Wenn ja, kauf dir eine Ersatzspule und nimm unten das Lager raus.

Das passt ins Schnurlaufröllchen und das alte Lager reicht für die Spule vollkommen aus.#6

Natürlich geht auch die Spule, die du jetzt drauf hast.


|wavey:|wavey:|wavey:


----------



## Wasserspeier (12. Mai 2010)

*AW: Spro Passion - Wo Ersatzteile bestellen?*

Danke erstmal für den Tip. Aber wo bekomme ich günstig Ersatzspulen her?


----------



## Professor Tinca (12. Mai 2010)

*AW: Spro Passion - Wo Ersatzteile bestellen?*

Gerlinger.

Kannste dir aussuchen ob du die für die Blue Arc oder Red Arc Serie in deiner gewünschten Grösse nimmst.

Passen beide.#6

Für die Passion haben sie keine. Die anderen sind eh hochwertiger.

|wavey:|wavey:|wavey:


----------



## Professor Tinca (12. Mai 2010)

*AW: Spro Passion - Wo Ersatzteile bestellen?*

Achso falls du eine 40er hast. Bei Egay fliegt gerade eine rum:

http://cgi.ebay.de/Aluminium-Ersatz...rt_Angelsport_Angelrollen&hash=item3efb9fcc1e

@ Martin

E-Spulen sind ja auch zu gebrauchen wenn man nicht nur das Lager braucht.

|wavey:|wavey:|wavey:


----------



## Wasserspeier (12. Mai 2010)

*AW: Spro Passion - Wo Ersatzteile bestellen?*

Ok. Dann noch eine Frage. Ich brauche eigentlich für meine 740 Passion eine Ersatzspule, aber das lager für eine 730er. Kann ich dann auch eien 740er Ersatzspule kaufen und das Lager benutzen?

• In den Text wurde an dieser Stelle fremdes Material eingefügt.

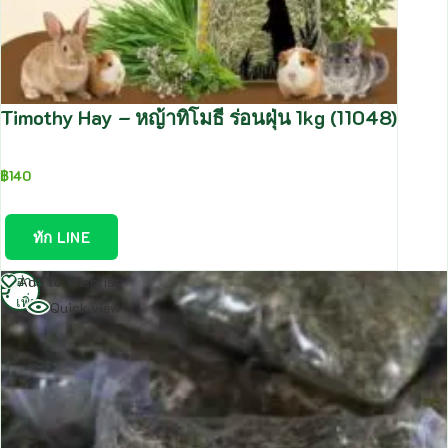
Timothy Hay – หญ้าทิโมธี ร่อนฝุ่น 1kg (11048)
฿
140
ทัก LINE
อ่าน
Add to Wishlist
เพิ่ม
Quick view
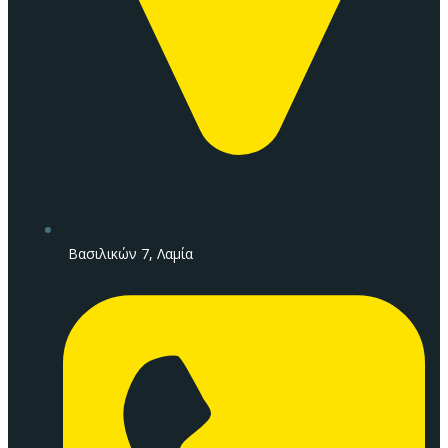
Βασιλικών 7, Λαμία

Welche Rollengrößen haben die selbe Lagergröße?


----------



## Professor Tinca (12. Mai 2010)

*AW: Spro Passion - Wo Ersatzteile bestellen?*



Wasserspeier schrieb:


> Ok. Dann noch eine Frage. Ich brauche eigentlich für meine 740 Passion eine Ersatzspule, aber das lager für eine 730er. Kann ich dann auch eien 740er Ersatzspule kaufen und das Lager benutzen? Welche Rollengrößen haben die selbe Lagergröße?




Alle:m


|wavey:|wavey:|wavey:


----------



## Wasserspeier (12. Mai 2010)

*AW: Spro Passion - Wo Ersatzteile bestellen?*



Professor Tinca schrieb:


> Alle:m
> 
> 
> |wavey:|wavey:|wavey:


Super, vielen Dank! :vik:


----------



## Wasserspeier (3. Juni 2010)

*AW: Spro Passion - Wo Ersatzteile bestellen?*



Professor Tinca schrieb:


> Meinst du das Schnurlaufröllchen?
> 
> Wenn ja, kauf dir eine Ersatzspule und nimm unten das Lager raus.
> 
> ...


Hatten wir ein Missverständiss? Also, bei den Rollen ist ja so eine dicke Gleitscheibe/Gleitlager dabei, die passt aber nicht ins Schnurrlaufröllchen! Von welchem Lager hast Du denn gesprochen?


----------



## Professor Tinca (3. Juni 2010)

*AW: Spro Passion - Wo Ersatzteile bestellen?*

Nee, die Scheiben sind zum unterlegen auf der Achse.
Damit bekommt man die Spule höher oder tiefer, um die Schnurverlegung zu optimieren.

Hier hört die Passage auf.